Rice Cooker Honey Roast Chicken
1.
The whole three yellow chicken is about two catties, the viscera is removed, and the butt of the chicken is also removed. Clean it up.
2.
Add 1 tablespoon of sugar, appropriate amount of salt, 5 tablespoons of cooking wine, 5 tablespoons of light soy sauce, 1 tablespoon of dark soy sauce, sliced ginger, garlic, and dried chili, and mix well. Use a toothpick to pierce the chicken body and massage it.
3.
Put it in a fresh-keeping bag together with the marinade. Set two more bags to prevent leakage. Put it in the refrigerator and marinate for at least six hours. I only make it the next day after marinating the night before. It is very tasty. If it's convenient halfway, you can take it out and massage it again.
4.
After the chicken is marinated, pour it into the rice cooker so that you can see the oil.
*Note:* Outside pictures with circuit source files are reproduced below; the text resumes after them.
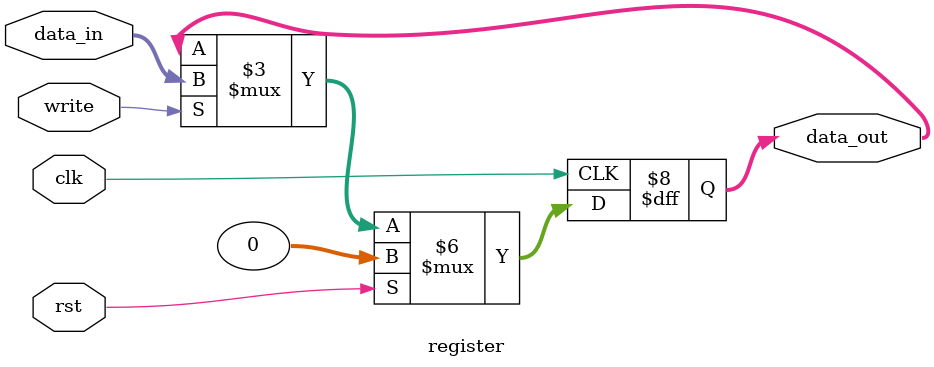
<source format=sv>
module register #(parameter WIDTH=32)
(

    input logic clk,
    input logic rst,
    input logic write,
    input logic [WIDTH-1:0] data_in,
    
    output logic [WIDTH-1:0] data_out

);

    always_ff @(posedge clk) begin
        if      (rst) 
            data_out <= 0;
        else if (write)  
            data_out <= data_in;
        else          
            data_out <= data_out;
    end

endmodule
</source>
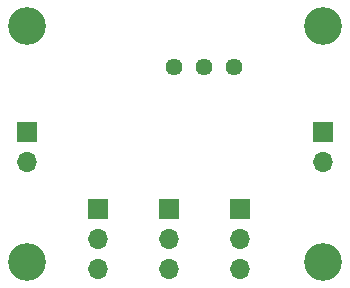
<source format=gbr>
%TF.GenerationSoftware,KiCad,Pcbnew,(5.1.9)-1*%
%TF.CreationDate,2021-12-07T16:03:42+01:00*%
%TF.ProjectId,max8815_00,6d617838-3831-4355-9f30-302e6b696361,rev?*%
%TF.SameCoordinates,Original*%
%TF.FileFunction,Soldermask,Bot*%
%TF.FilePolarity,Negative*%
%FSLAX46Y46*%
G04 Gerber Fmt 4.6, Leading zero omitted, Abs format (unit mm)*
G04 Created by KiCad (PCBNEW (5.1.9)-1) date 2021-12-07 16:03:42*
%MOMM*%
%LPD*%
G01*
G04 APERTURE LIST*
%ADD10C,3.200000*%
%ADD11O,1.700000X1.700000*%
%ADD12R,1.700000X1.700000*%
%ADD13C,1.440000*%
G04 APERTURE END LIST*
D10*
%TO.C,J9*%
X139500000Y-116500000D03*
%TD*%
%TO.C,J8*%
X114500000Y-116500000D03*
%TD*%
%TO.C,J7*%
X139500000Y-96500000D03*
%TD*%
%TO.C,J6*%
X114500000Y-96500000D03*
%TD*%
D11*
%TO.C,J4*%
X126500000Y-117080000D03*
X126500000Y-114540000D03*
D12*
X126500000Y-112000000D03*
%TD*%
D11*
%TO.C,J3*%
X120500000Y-117080000D03*
X120500000Y-114540000D03*
D12*
X120500000Y-112000000D03*
%TD*%
D11*
%TO.C,OUT*%
X139500000Y-108040000D03*
D12*
X139500000Y-105500000D03*
%TD*%
D13*
%TO.C,RV1*%
X126920000Y-100000000D03*
X129460000Y-100000000D03*
X132000000Y-100000000D03*
%TD*%
D11*
%TO.C,J5*%
X132500000Y-117080000D03*
X132500000Y-114540000D03*
D12*
X132500000Y-112000000D03*
%TD*%
D11*
%TO.C,IN*%
X114500000Y-108040000D03*
D12*
X114500000Y-105500000D03*
%TD*%
M02*

</source>
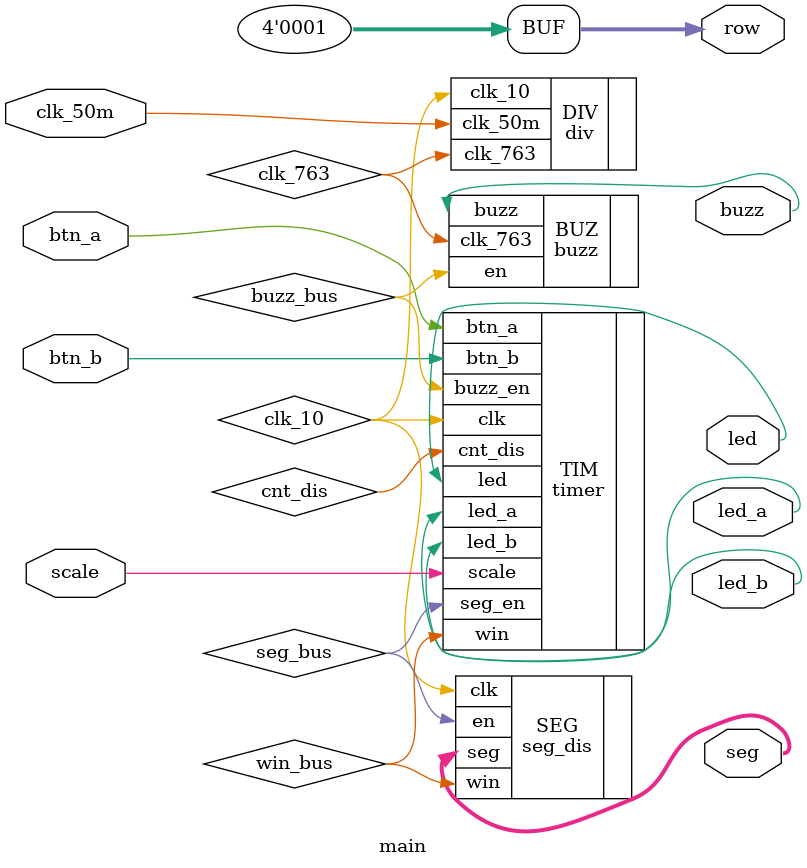
<source format=v>
`timescale 1ns / 1ps

module main(
    input btn_a,
    input btn_b,
    input scale,
    input clk_50m,
    output led,
    output led_a,
    output led_b,
    output [7:0] seg,
    output [3:0] row,
    output buzz
    //output [8:0] cnt_dis
    );

    wire buzz_bus;
    wire seg_bus;
    wire win_bus;
    wire clk_10;
    wire clk_763;

    div DIV(
        .clk_50m(clk_50m),
        .clk_10(clk_10),
        .clk_763(clk_763)
    );

    timer TIM(
        .btn_a(btn_a),
        .btn_b(btn_b),
        .scale(scale),
        .clk(clk_10),
        .cnt_dis(cnt_dis),
        .buzz_en(buzz_bus),
        .led(led),
        .led_a(led_a),
        .led_b(led_b),
        .seg_en(seg_bus),
        .win(win_bus)
    );

    seg_dis SEG(
        .en(seg_bus),
        .win(win_bus),
        .clk(clk_10),
        .seg(seg)
    );

    buzz BUZ(
        .en(buzz_bus),
        .clk_763(clk_763),
        .buzz(buzz)
    );

    assign row[3:0]=0001;

endmodule

</source>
Add green onion, ginger, garlic, chili, bay leaves and star anise.
5.
Put the chicken together with the marinade into the rice cooker. Note that the marinade has enough water, so don't add more water, and squeeze a little lemon juice.
6.
Press the rice cooker cooking button.
7.
When the cooking process is over, apply the barbecue sauce on the chicken body. It does not have any honey. The sauce is ruddy and shiny.
8.
Then turn the chicken over, spread it all over with sauce and press once to cook the rice and you can wait to eat it.